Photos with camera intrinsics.
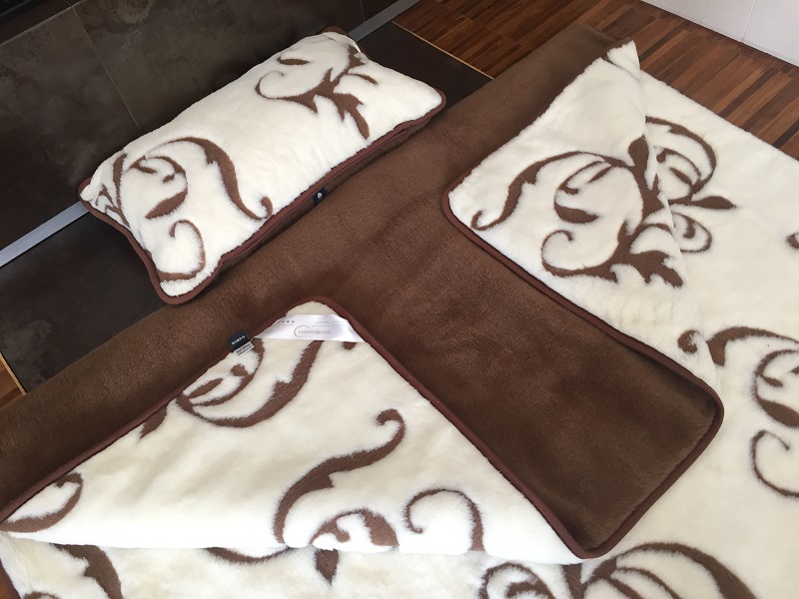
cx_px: 400
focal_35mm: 29
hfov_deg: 61.7
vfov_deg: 48.2
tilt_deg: -56.1
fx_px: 669
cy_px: 300
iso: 50
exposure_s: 1/33
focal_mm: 4.15
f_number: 2.2
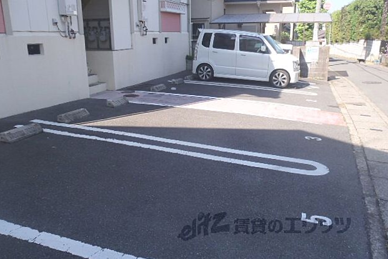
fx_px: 323
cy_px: 130
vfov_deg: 43.6
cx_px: 197
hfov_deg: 61.9
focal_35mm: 30
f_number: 4.5
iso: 80
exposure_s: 1/200
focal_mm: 5
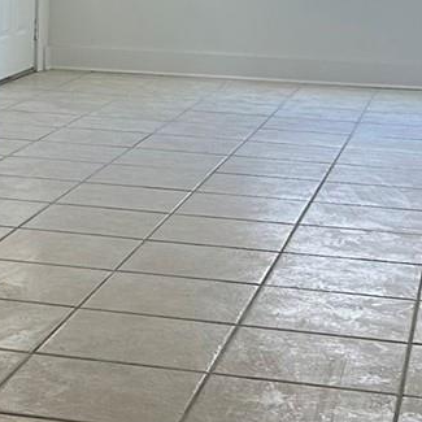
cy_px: -117
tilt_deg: +0.4
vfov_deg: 14.8
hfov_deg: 15.2
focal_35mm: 113
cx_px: 8
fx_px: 1559
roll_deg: -0.8
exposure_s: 1/120
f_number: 1.5
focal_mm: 5.7
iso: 80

DIRECTIONS. Output the line containing "focal_35mm: 113" together with all later lines of the entries, exactly as written, through the final line.

PROBLEM SOLUTION.
focal_35mm: 113
cx_px: 8
fx_px: 1559
roll_deg: -0.8
exposure_s: 1/120
f_number: 1.5
focal_mm: 5.7
iso: 80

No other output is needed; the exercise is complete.